Landmark coordinate records:
..........
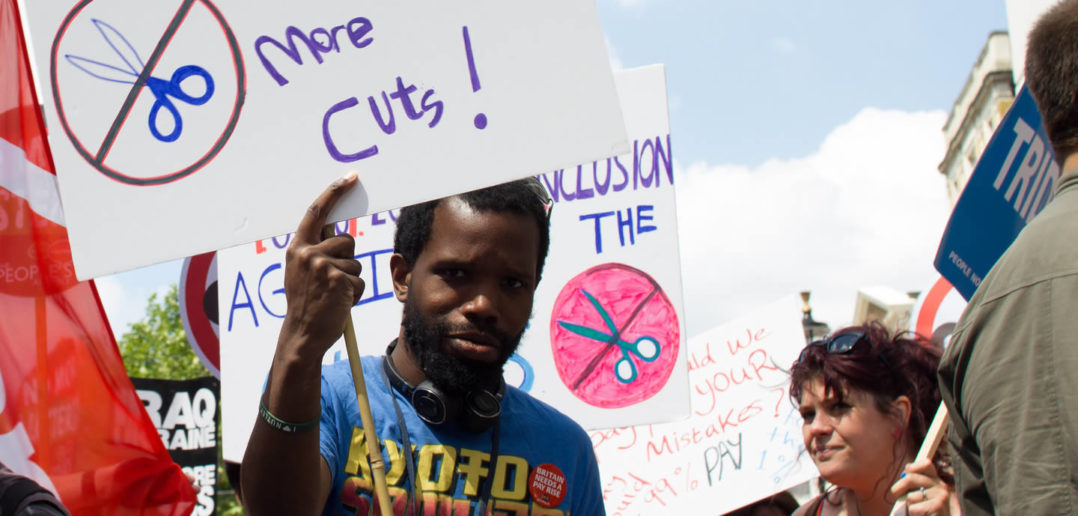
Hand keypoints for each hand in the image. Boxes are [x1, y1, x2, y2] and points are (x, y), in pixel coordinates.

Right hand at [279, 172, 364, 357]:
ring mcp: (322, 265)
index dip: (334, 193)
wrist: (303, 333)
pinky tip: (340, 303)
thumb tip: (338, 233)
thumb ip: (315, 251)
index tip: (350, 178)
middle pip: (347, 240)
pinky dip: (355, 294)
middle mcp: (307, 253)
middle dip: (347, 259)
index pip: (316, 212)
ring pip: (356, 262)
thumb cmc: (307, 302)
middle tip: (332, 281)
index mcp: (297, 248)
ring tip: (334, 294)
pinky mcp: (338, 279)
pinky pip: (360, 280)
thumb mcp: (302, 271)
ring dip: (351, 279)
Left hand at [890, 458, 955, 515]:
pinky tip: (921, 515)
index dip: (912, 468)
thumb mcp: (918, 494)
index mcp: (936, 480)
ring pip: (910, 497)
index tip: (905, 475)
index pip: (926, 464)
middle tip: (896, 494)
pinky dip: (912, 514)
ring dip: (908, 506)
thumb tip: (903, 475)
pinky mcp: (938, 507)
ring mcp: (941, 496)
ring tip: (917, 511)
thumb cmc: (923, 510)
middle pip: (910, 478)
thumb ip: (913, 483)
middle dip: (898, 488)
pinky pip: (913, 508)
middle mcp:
..........
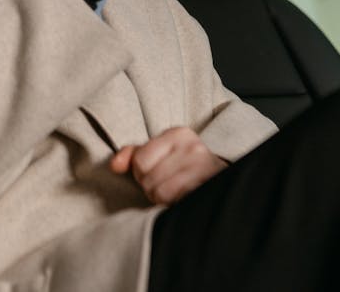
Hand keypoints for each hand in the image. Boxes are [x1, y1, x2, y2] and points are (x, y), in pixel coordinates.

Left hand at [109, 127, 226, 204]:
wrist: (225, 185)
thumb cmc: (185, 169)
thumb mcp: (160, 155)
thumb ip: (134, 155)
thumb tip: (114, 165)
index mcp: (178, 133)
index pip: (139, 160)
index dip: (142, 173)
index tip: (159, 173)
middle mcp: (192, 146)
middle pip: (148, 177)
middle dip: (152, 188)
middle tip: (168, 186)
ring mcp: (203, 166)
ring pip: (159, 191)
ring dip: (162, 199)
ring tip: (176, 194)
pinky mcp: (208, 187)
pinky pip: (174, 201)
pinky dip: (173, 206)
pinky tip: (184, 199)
..........
▶ [TRY IT]: Please copy the lines in the records above between the one holding "middle dip: (152, 188)" and the one holding "pinky tip: (184, 199)", inclusive, exactly and with no other line.

▶ [REPLY]:
middle dip: (152, 188)
middle tip: (168, 186)
ring mcp: (203, 166)
ring pip: (159, 191)
ring dip: (162, 199)
ring tip: (176, 194)
pinky mcp: (208, 187)
pinky pip: (174, 201)
pinky dip: (173, 206)
pinky tip: (184, 199)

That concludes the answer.